• Exercise goal: Transcription task. Write out each entry verbatim and exclude any image.

[Data records]
- - -
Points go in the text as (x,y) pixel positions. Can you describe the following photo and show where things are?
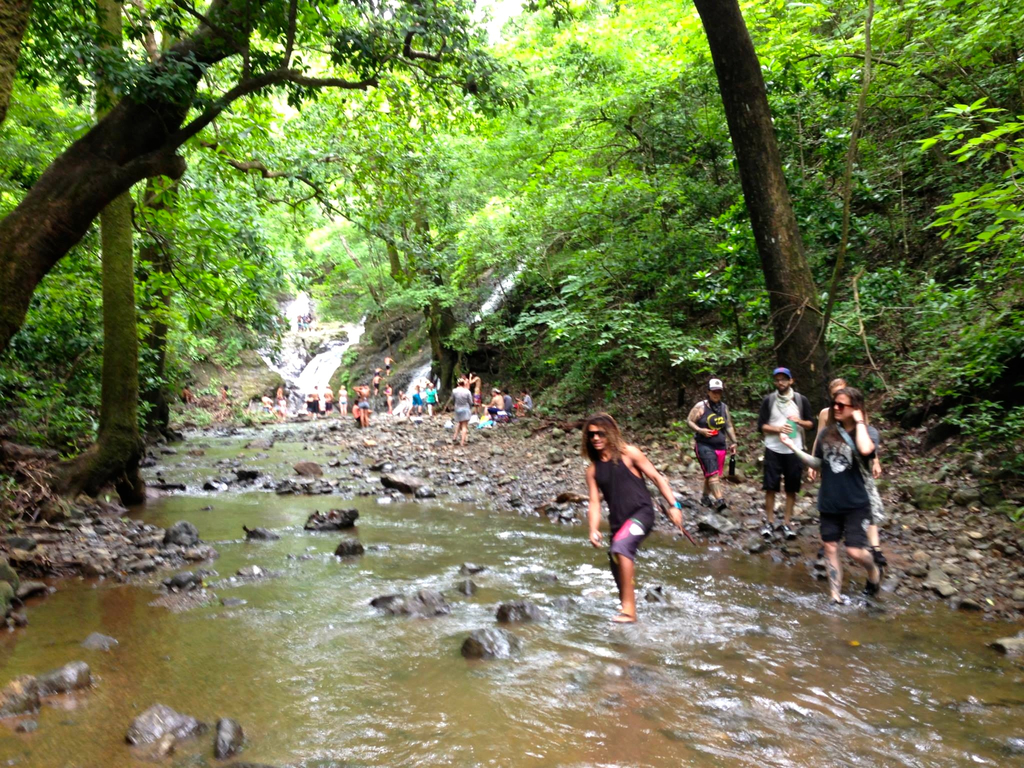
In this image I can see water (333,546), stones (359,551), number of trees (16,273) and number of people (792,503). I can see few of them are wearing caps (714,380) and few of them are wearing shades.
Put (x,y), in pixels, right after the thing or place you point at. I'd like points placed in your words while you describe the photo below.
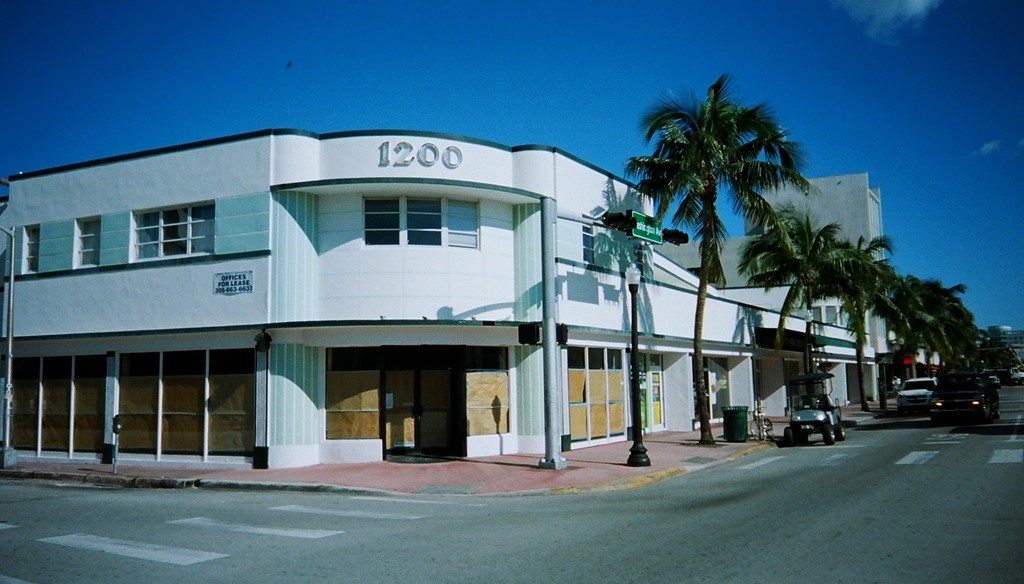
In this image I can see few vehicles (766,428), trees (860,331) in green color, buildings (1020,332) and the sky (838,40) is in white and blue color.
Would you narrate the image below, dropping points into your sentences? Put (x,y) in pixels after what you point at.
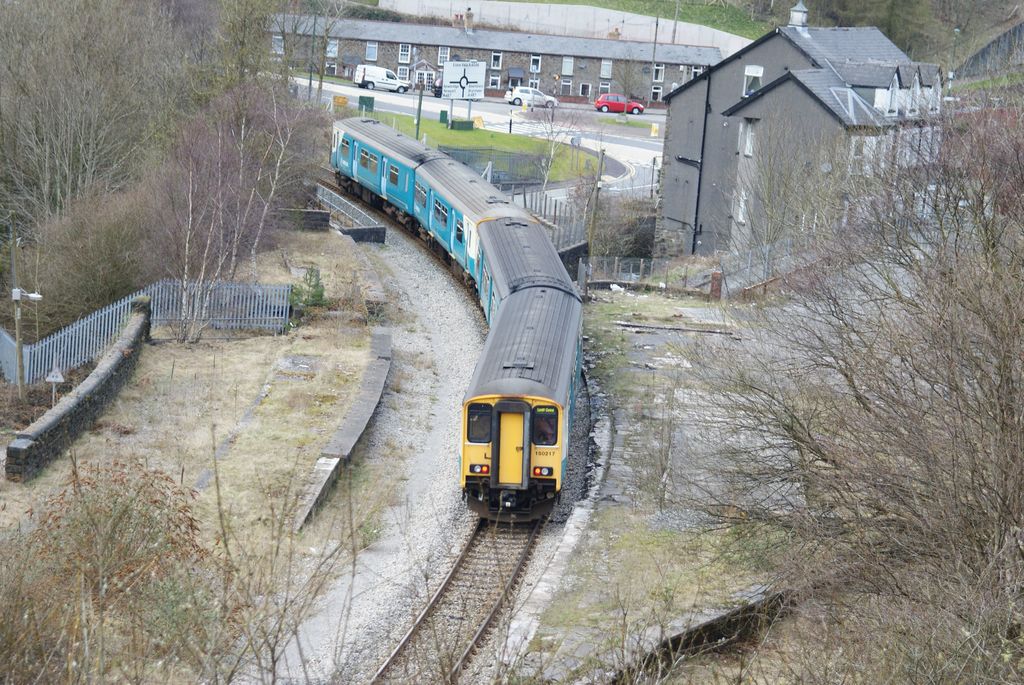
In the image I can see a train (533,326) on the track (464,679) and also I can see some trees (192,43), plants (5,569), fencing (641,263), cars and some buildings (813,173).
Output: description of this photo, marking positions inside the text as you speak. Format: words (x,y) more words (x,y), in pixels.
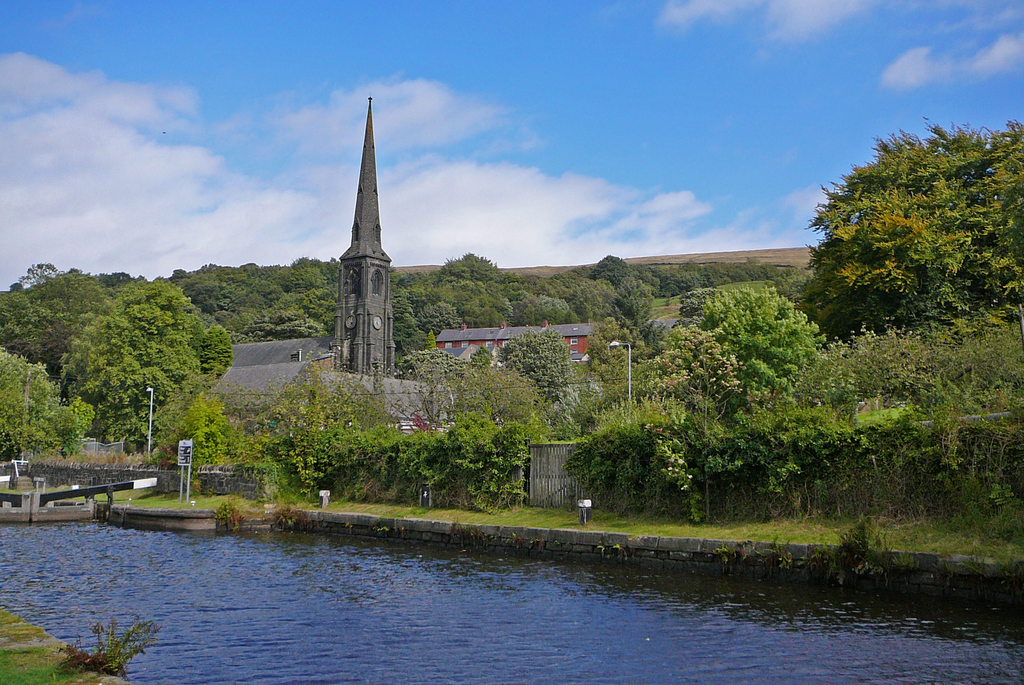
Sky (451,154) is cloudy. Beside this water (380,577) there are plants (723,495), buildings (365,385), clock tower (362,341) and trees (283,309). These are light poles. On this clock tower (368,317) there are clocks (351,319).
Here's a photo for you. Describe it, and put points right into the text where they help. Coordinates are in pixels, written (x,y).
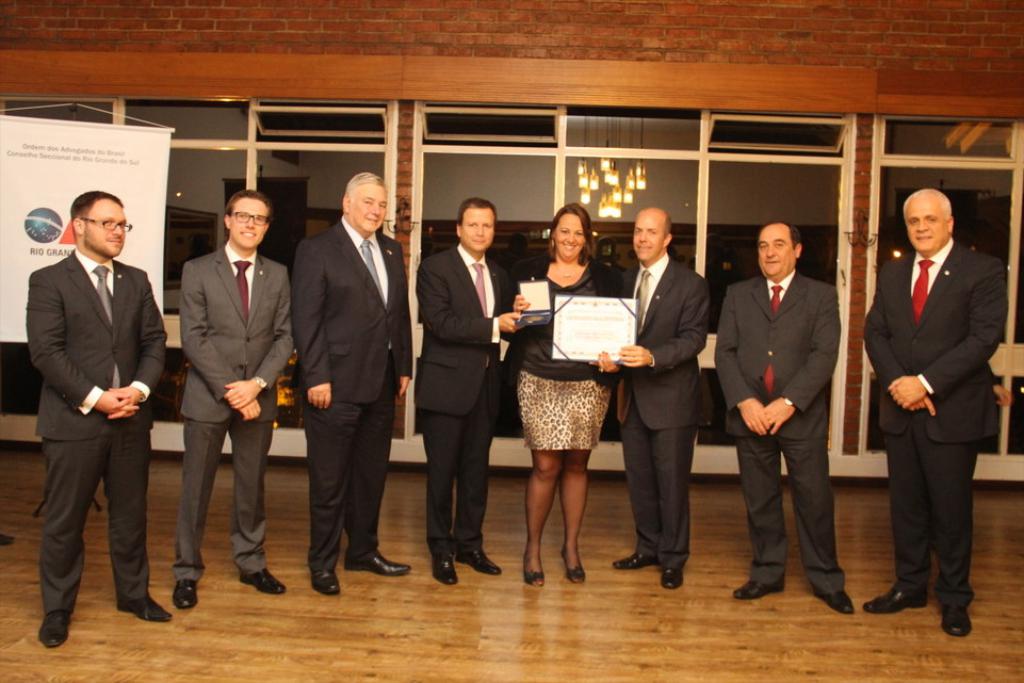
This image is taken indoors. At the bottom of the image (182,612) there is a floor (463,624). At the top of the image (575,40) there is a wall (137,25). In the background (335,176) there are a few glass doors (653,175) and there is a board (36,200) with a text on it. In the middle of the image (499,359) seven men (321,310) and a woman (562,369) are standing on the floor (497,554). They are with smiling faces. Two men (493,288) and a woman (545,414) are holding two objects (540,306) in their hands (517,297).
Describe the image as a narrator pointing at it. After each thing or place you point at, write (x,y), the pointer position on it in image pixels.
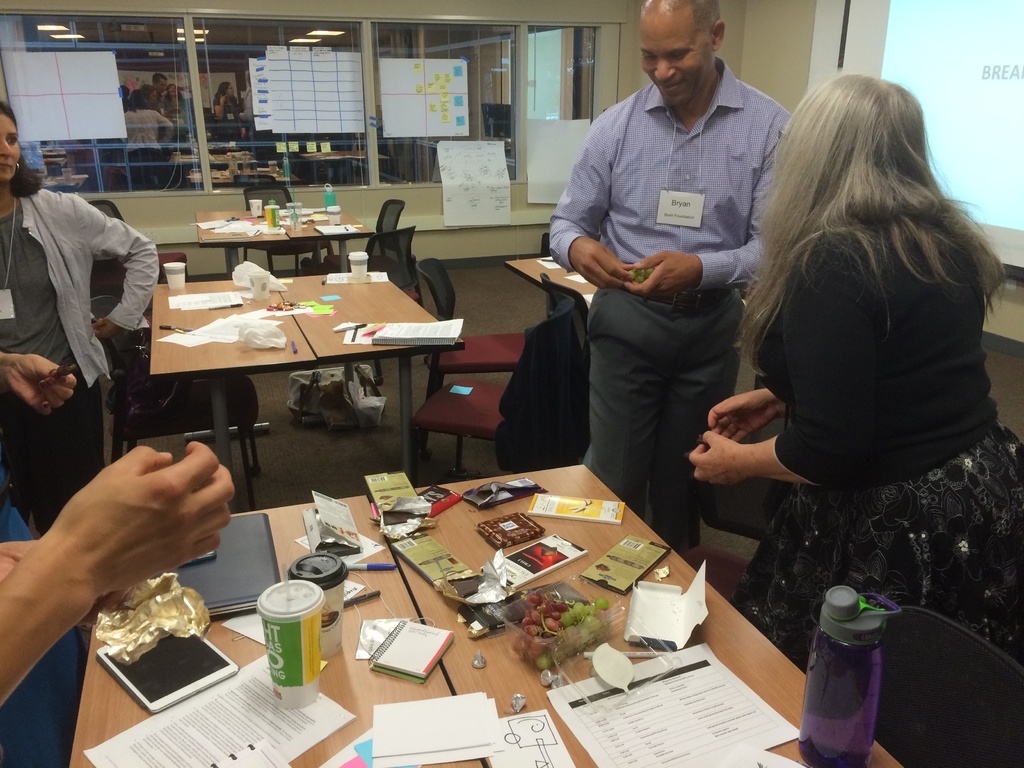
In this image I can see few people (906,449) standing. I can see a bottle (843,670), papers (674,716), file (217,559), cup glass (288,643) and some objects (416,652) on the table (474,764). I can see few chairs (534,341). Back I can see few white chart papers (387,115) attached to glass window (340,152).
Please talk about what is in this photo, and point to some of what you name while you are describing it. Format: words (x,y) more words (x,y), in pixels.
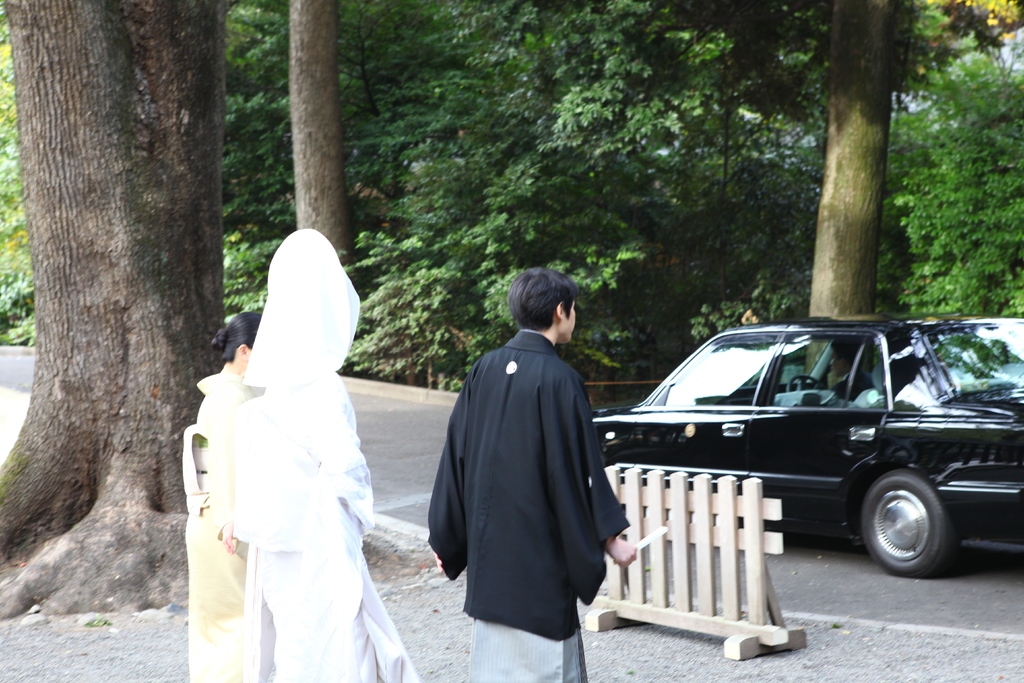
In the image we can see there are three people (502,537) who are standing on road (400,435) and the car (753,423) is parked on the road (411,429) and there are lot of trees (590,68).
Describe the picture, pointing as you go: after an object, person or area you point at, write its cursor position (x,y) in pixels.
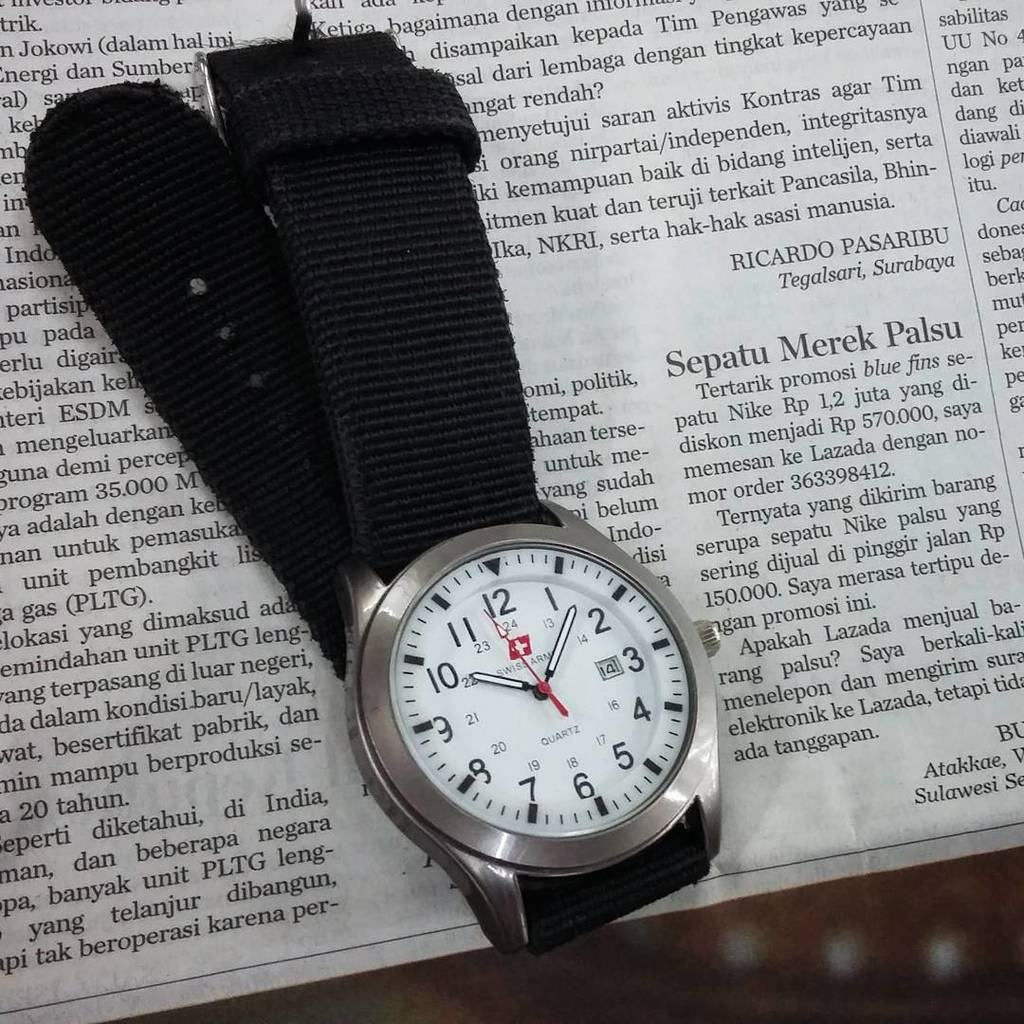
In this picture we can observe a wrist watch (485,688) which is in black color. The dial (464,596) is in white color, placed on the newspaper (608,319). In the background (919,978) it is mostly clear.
- - -
• Answer to the problem:
Points go in the text as (x,y) pixel positions. Can you describe the following photo and show where things are?
In this image I can see water (333,546), stones (359,551), number of trees (16,273) and number of people (792,503). I can see few of them are wearing caps (714,380) and few of them are wearing shades.
Put (x,y), in pixels, right after the thing or place you point at. I'd like points placed in your words while you describe the photo below.
In this image I can see few vehicles (766,428), trees (860,331) in green color, buildings (1020,332) and the sky (838,40) is in white and blue color.
Would you narrate the image below, dropping points into your sentences? Put (x,y) in pixels after what you point at.
In the image I can see a train (533,326) on the track (464,679) and also I can see some trees (192,43), plants (5,569), fencing (641,263), cars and some buildings (813,173).
Output: description of this photo, marking positions inside the text as you speak. Format: words (x,y) more words (x,y), in pixels.
Sky (451,154) is cloudy. Beside this water (380,577) there are plants (723,495), buildings (365,385), clock tower (362,341) and trees (283,309). These are light poles. On this clock tower (368,317) there are clocks (351,319).
Here's a photo for you. Describe it, and put points right into the text where they help. Coordinates are in pixels, written (x,y).
This image is taken indoors. At the bottom of the image (182,612) there is a floor (463,624). At the top of the image (575,40) there is a wall (137,25). In the background (335,176) there are a few glass doors (653,175) and there is a board (36,200) with a text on it. In the middle of the image (499,359) seven men (321,310) and a woman (562,369) are standing on the floor (497,554). They are with smiling faces. Two men (493,288) and a woman (545,414) are holding two objects (540,306) in their hands (517,297).
Describe the image as a narrator pointing at it. After each thing or place you point at, write (x,y), the pointer position on it in image pixels.
In this image I can see few people (906,449) standing. I can see a bottle (843,670), papers (674,716), file (217,559), cup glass (288,643) and some objects (416,652) on the table (474,764). I can see few chairs (534,341). Back I can see few white chart papers (387,115) attached to glass window (340,152).
Please talk about what is in this photo, and point to some of what you name while you are describing it. Format: words (x,y) more words (x,y), in pixels.
In the image we can see there are three people (502,537) who are standing on road (400,435) and the car (753,423) is parked on the road (411,429) and there are lot of trees (590,68).
Describe the picture, pointing as you go: after an object, person or area you point at, write its cursor position (x,y) in pixels.
In this picture we can observe a wrist watch (485,688) which is in black color. The dial (464,596) is in white color, placed on the newspaper (608,319). In the background (919,978) it is mostly clear.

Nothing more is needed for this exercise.